### PROBLEM TO WORK ON
State how many of the lines below contain the string "accordi", treating uppercase and lowercase as distinct. Give only the number.

(PROVIDED RECORDS begins)

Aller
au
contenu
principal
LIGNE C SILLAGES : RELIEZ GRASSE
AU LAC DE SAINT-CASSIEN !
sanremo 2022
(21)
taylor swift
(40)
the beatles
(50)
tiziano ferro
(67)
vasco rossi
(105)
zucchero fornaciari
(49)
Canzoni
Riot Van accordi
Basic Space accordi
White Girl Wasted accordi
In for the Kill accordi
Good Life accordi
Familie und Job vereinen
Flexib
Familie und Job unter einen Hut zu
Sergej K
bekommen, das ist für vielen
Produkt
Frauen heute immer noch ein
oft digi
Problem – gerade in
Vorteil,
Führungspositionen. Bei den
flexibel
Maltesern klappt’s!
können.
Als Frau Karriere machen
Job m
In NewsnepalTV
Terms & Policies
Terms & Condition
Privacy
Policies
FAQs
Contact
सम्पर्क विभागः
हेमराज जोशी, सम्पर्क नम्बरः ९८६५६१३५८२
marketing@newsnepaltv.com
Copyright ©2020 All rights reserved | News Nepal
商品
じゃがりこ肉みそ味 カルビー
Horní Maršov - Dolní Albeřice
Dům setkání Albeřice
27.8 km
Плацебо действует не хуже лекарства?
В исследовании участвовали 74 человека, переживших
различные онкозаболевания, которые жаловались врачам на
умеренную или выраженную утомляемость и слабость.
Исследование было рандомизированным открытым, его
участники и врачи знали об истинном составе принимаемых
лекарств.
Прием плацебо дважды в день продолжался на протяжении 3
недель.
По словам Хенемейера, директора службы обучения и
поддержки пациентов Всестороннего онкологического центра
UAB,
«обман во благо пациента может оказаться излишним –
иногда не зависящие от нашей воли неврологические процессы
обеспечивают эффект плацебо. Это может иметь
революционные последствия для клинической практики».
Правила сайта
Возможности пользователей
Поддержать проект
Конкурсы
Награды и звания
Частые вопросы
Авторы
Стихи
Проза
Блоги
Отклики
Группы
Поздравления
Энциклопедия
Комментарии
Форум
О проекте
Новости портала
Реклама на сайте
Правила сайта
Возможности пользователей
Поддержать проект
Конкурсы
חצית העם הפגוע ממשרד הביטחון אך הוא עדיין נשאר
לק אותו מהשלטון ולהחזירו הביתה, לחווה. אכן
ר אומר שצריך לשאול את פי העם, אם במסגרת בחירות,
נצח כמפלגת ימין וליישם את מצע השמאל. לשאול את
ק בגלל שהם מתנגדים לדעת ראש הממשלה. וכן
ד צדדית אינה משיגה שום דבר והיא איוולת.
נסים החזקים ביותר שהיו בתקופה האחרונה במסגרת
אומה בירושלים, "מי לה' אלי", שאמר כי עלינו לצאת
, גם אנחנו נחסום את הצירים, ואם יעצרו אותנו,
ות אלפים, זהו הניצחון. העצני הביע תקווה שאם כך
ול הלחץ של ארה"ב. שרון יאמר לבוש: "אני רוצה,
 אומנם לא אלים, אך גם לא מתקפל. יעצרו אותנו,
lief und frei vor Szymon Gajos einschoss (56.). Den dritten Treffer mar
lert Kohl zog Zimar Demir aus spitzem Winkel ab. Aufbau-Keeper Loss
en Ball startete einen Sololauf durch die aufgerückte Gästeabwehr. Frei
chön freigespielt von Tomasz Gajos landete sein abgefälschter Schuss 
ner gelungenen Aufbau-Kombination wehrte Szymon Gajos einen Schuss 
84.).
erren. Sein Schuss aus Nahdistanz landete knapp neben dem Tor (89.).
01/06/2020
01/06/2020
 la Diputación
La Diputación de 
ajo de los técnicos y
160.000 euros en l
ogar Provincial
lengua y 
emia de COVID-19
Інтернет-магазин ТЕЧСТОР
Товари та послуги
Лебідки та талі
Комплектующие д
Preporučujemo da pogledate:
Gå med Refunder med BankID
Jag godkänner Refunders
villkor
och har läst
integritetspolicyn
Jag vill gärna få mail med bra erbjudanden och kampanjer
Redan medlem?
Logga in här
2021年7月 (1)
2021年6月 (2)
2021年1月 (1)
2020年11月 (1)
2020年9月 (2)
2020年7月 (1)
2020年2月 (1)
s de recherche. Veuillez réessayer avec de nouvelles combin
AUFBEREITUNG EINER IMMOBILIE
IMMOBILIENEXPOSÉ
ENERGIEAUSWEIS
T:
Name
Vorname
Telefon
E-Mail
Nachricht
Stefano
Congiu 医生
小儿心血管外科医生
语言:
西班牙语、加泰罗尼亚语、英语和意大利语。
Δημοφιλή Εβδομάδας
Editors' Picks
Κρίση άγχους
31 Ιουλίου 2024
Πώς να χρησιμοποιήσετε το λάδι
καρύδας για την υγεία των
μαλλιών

(PROVIDED RECORDS ends)

### SOLUTION FOR THIS EXERCISE
5